Erste Group-Aktie: Multiple Belastungsfaktoren!
Es ist noch gar nicht lange her, dass europäische Banken unter den Börsianern besonders beliebt waren und die Kurse schon fast unkontrolliert in die Höhe schossen. Hervorragende Zahlen aus dem Segment gaben zunächst der Hoffnung weiteres Futter, dass 2026 in Europa eine konjunkturelle Erholung bevorstehen könnte und die Nachfrage nach Krediten weiter ansteigen wird. Doch der Optimismus der Anleger wird schon wieder auf eine harte Probe gestellt.
Mit Blick auf den Irankrieg und dessen massive Auswirkungen auf Energiepreise, Lieferketten und dergleichen mehr haben die Aussichten sich schon wieder deutlich eingetrübt. Für die Erste Group war es da ein denkbar schlechter Zeitpunkt, um eine deutlich niedrigere Dividende vorzustellen. Jene soll aber nötig sein, um die Expansion in Polen durch den Zukauf der Santander Bank Polska aus eigenen Mitteln finanzieren zu können.
Die Erste Group in der Korrektur
Ein Stück weit hatten die Anleger sich darauf zwar schon eingestellt.
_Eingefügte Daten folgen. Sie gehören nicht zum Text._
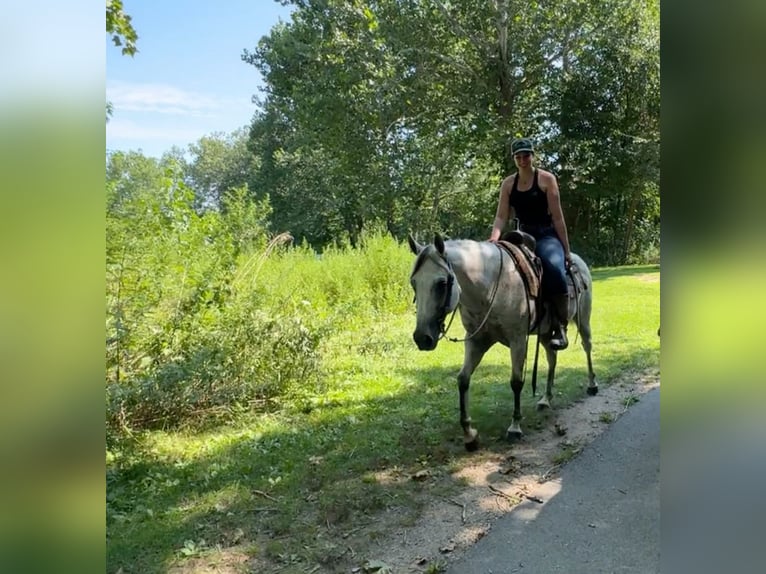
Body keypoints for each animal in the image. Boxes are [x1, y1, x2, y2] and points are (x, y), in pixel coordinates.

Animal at [408, 232, 600, 452]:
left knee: (587, 347)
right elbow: (463, 379)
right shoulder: (476, 342)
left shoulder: (518, 340)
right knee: (552, 358)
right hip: (545, 333)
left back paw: (592, 385)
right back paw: (545, 399)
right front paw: (469, 434)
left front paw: (515, 427)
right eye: (414, 283)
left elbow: (516, 382)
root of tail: (577, 260)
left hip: (583, 320)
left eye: (441, 284)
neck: (491, 286)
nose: (422, 338)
Die nun in Aussicht gestellte Dividende von 0,75 Euro je Aktie fällt dann aber doch ein gutes Stück geringer aus, als es im Vorfeld erwartet wurde. Im Vergleich zum Vorjahr wurde die Ausschüttung mal eben halbiert. In Kombination mit wachsenden Zukunftssorgen beschert dies der Aktie schwierige Tage.
Auf Wochensicht trieb es die Aktie der Erste Group um 7,1 Prozent abwärts und in den letzten vier Wochen wertete der Titel sogar bereits um 14,5 Prozent ab. Die Abwärtsbewegung zeigte zuletzt auch keine Anzeichen für ein baldiges Ende. Am Freitag verlor die Aktie in Wien um weitere 2,5 Prozent bis auf 91,45 Euro an Wert. Der Abstand zum 52-Wochen-Hoch bei 111,60 Euro, welches erst Anfang Februar markiert werden konnte, weitet sich aus.
Geerdet
Die derzeitigen Entwicklungen bedeuten noch lange keinen Beinbruch für die Erste Group. Gerade in Mittel- und Osteuropa bleiben interessante Wachstumschancen erhalten. Aufgrund der Unruhe an den Märkten werden einige Hoffnungen aber zunächst ausgepreist, was den Kurs unter Druck setzt. Solange sich kein Ende des Irankriegs abzeichnet und dadurch bedingt die Konjunktursorgen eher steigen denn sinken, dürfte eine Erholung nur schwierig machbar sein.